Changes in the content of today’s plays partly reflects advances in theatrical sophistication. 7 Stages first produced Sam Shepard and David Mamet in Atlanta, playwrights who stand far more in the mainstream today than they did 25 years ago.

7 Stages’ upcoming season opener, Maria Kizito (Sept. 30-Oct. 24), promises to be a quintessential 7 Stages show. Playwright Erik Ehn dramatizes the true story of a 29-year-old Catholic nun complicit in 7,000 deaths during the 1994 Rwandan massacres. Maria Kizito features a third-world setting, heavy themes such as the genocides of the 20th century and an untraditional narrative inspired by the calls to prayer of a church service.

But it pays to show up early. There’s no telling what you might miss.

Play the vote

Plays usually prove far more political than movies, but in Atlanta this election year, it’s the other way around. Hot-button issues infuse popcorn fare like The Day After Tomorrow, while a bonanza of leftist documentaries are touring the country to sway swing voters.
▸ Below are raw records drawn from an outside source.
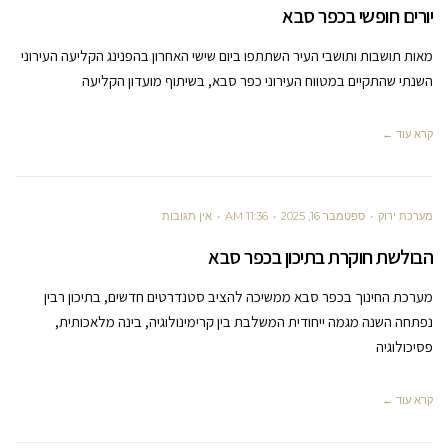
יורים חופשי בכפר סבא
מאות תושבות ותושבי העיר השתתפו ביום שישי האחרון בהפנינג הקליעה העירוני
השנתי שהתקיים במטווח העירוני כפר סבא, בשיתוף מועדון הקליעה
קרא עוד ←
מערכת ירוק
ספטמבר 16, 2025
11:36 AM
אין תגובות
הבולשת חוקרת בתיכון בכפר סבא
מערכת החינוך בכפר סבא ממשיכה להציב סטנדרטים חדשים, בתיכון רבין
נפתחה השנה מגמה ייחודית המשלבת בין קרימינולוגיה, בינה מלאכותית,
פסיכולוגיה
קרא עוד ←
But Atlanta theater has proved surprisingly apolitical. Rare exceptions include “single issue” shows like Slide Glide the Slippery Slope’s treatment of cloning and Shakespeare’s power struggle plays like Macbeth and Coriolanus. The closest to the tub-thumping works of Naomi Wallace or Tony Kushner was Actor’s Express’ production of the 25-year-old gay Holocaust drama Bent. Current events seemed to have slipped off the radar screen.
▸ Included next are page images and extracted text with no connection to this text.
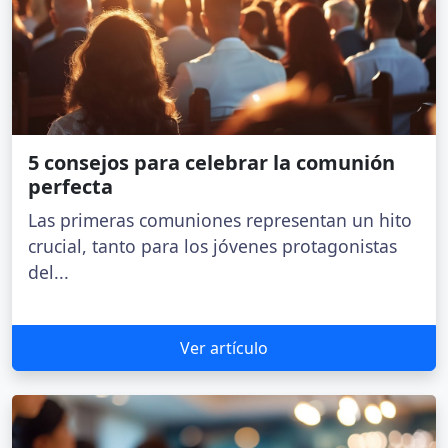
5 consejos para celebrar la comunión
perfecta
Las primeras comuniones representan un hito
crucial, tanto para los jóvenes protagonistas
del...
Ver artículo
Theater OUTlanta makes a political statement with Love and Marriage, three nights of readings of plays about gay marriage and family, to benefit Marriage Equality Georgia (a group that advocates equality in civil marriage for Georgia’s gay community). Held Sept. 13, Oct. 4 and 25 at Onstage Atlanta, Love and Marriage features Jeffrey M. Cordell’s Defense of Marriage, about a gay male couple wrestling with commitment, and Cheryl Moch’s Cinderella: The Real True Story, in which Cinderella and a princess fall in love, marry and live happily ever after.

Love and Marriage probably won’t change anyone’s party affiliation, but politicizing the audience gives theatrical troupes a means to connect with their communities. For live theater, getting out the vote can be a sign of life.